The contractual basis of the relationship was established right from the beginning by the choice of the terms of the language. "And it shall come to pass, if thou shalt hearken diligently unto the voice of the Lord thy God, to observe and to do all his commandments which I command thee this day, that the Lord will set thee on high above all nations of the earth; and all these blessings shall come on thee, and overtake thee.. But it shall come to pass, if thou will not hearken unto the voice of the Lord thy God, to observe to do all his commandments and his statutes which I command thee this day; that all these curses shall come upon thee, and overtake thee." The contractual nature is so clear. If you do this, I will do that. You owe me this in exchange for that which I owe you.
In exchange for this obedience, the following is guaranteed:
1) Blessed shalt thou be in the city, and blessed shalt thou be in the field.
2) Blessed shall be the fruit of thy body, and the fruit of thy ground, and the fruit of thy cattle and the flocks of thy sheep.
3) Blessed shall be thy basket and thy store.
In summary, it is security and life more abundant that are guaranteed.
I have drawn liberally from only one religious tradition. But I do not want to leave you with the impression that we owe social and economic rights to only one religious tradition or to any religious tradition for that matter. For as far back as about 2100 B. C., Hammurabi, king of Babylon, proclaimed: "I established law and justice in the land." I interpret law as that which the citizen owes the state while justice is that which the state owes the citizen. It is an apt encapsulation of the concept of obligations vs rights.

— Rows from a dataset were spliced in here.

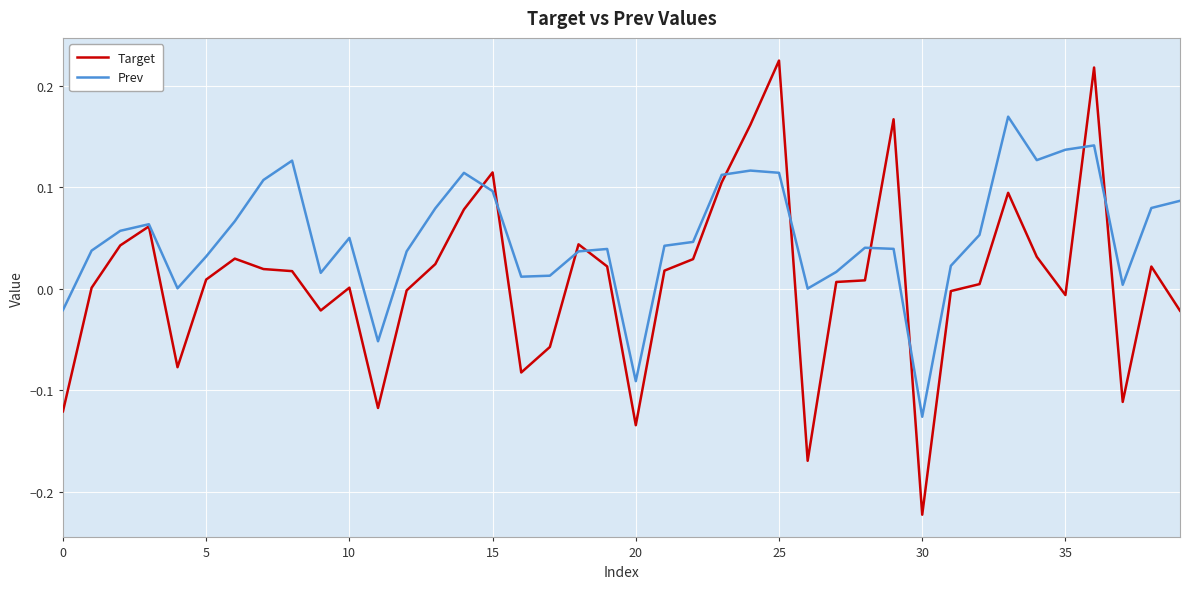

True or false: Target and Prev intersect in this chart.

True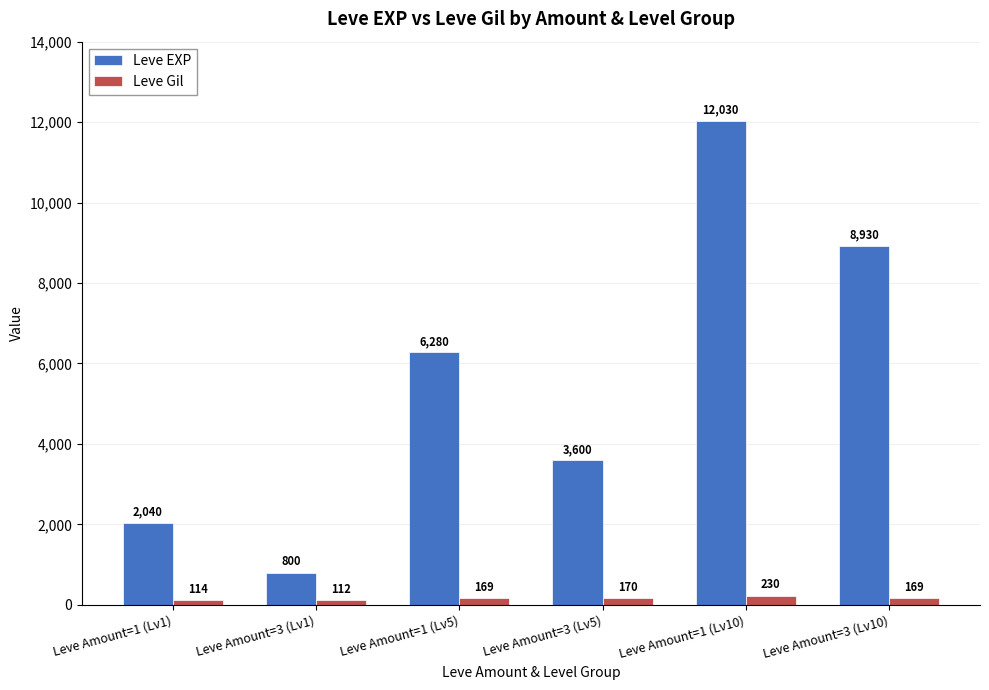

Reading left to right, extract all data points from this chart.

Leve EXP: 2040	800	6280	3600	12030	8930
Leve Gil: 114	112	169	170	230	169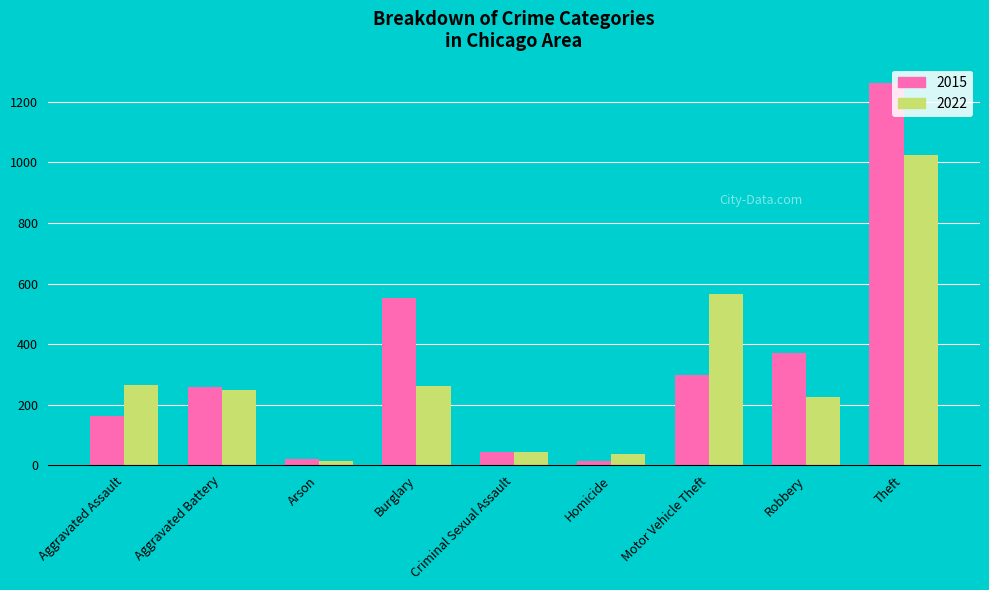

The value of 2015 at Criminal Sexual Assault is 43. True or false?

True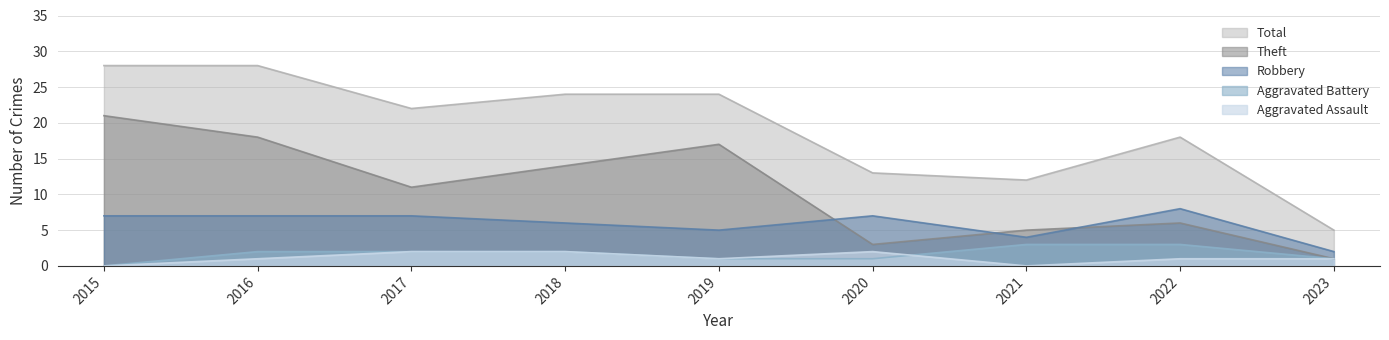

What is the sum of all Total values?

174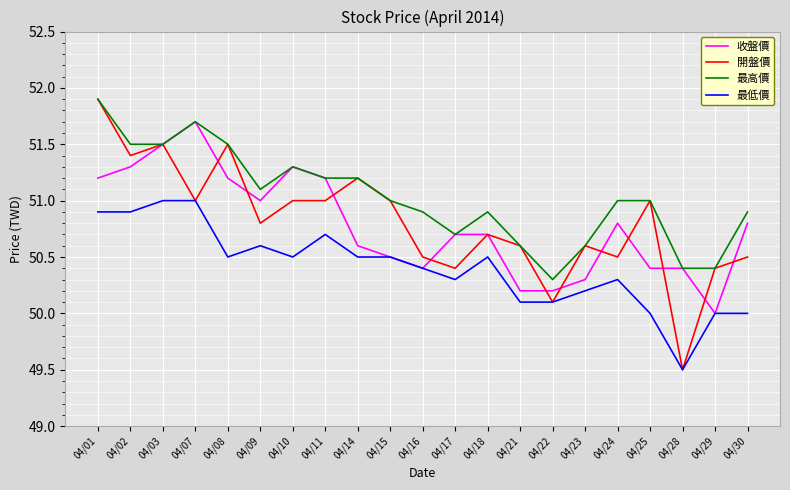

What is the total value across all series at 04/29?

200.8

From this religious beginning, we have moved to grounding these guarantees into secular rights enshrined in constitutions and international conventions and treaties. By drawing attention to international conventions, we draw attention to the universality of these rights and use that fact to counter any specious argument that some rights can only be enjoined in some states and not in other states. The most comprehensive international document is the 1966 International Covenant on Economic, Social and Cultural Rights. In that covenant, some of the rights are as follows:
1) Article 7 recognises "the right of everyone to the enjoyment of just and favourable conditions of work, which ensure....remuneration which provides all workers.. .with fair wages and equal remuneration for work of equal value; a decent living for themselves and their families; safe and healthy working conditions.
2) Article 9 recognises "the right of everyone to social security, including social insurance"
3) Article 11 recognises "the right of everyone to an adequate standard of living for himself and his family, including adequate food, clothing and housing, and to the continuous improvement of living conditions. It also recognises the fundamental right of everyone to be free from hunger.
4) Article 12 recognises the right of everyone to the enjoyment of the highest attainable standard of physical and mental health
5) Article 13 recognises the right of everyone to education.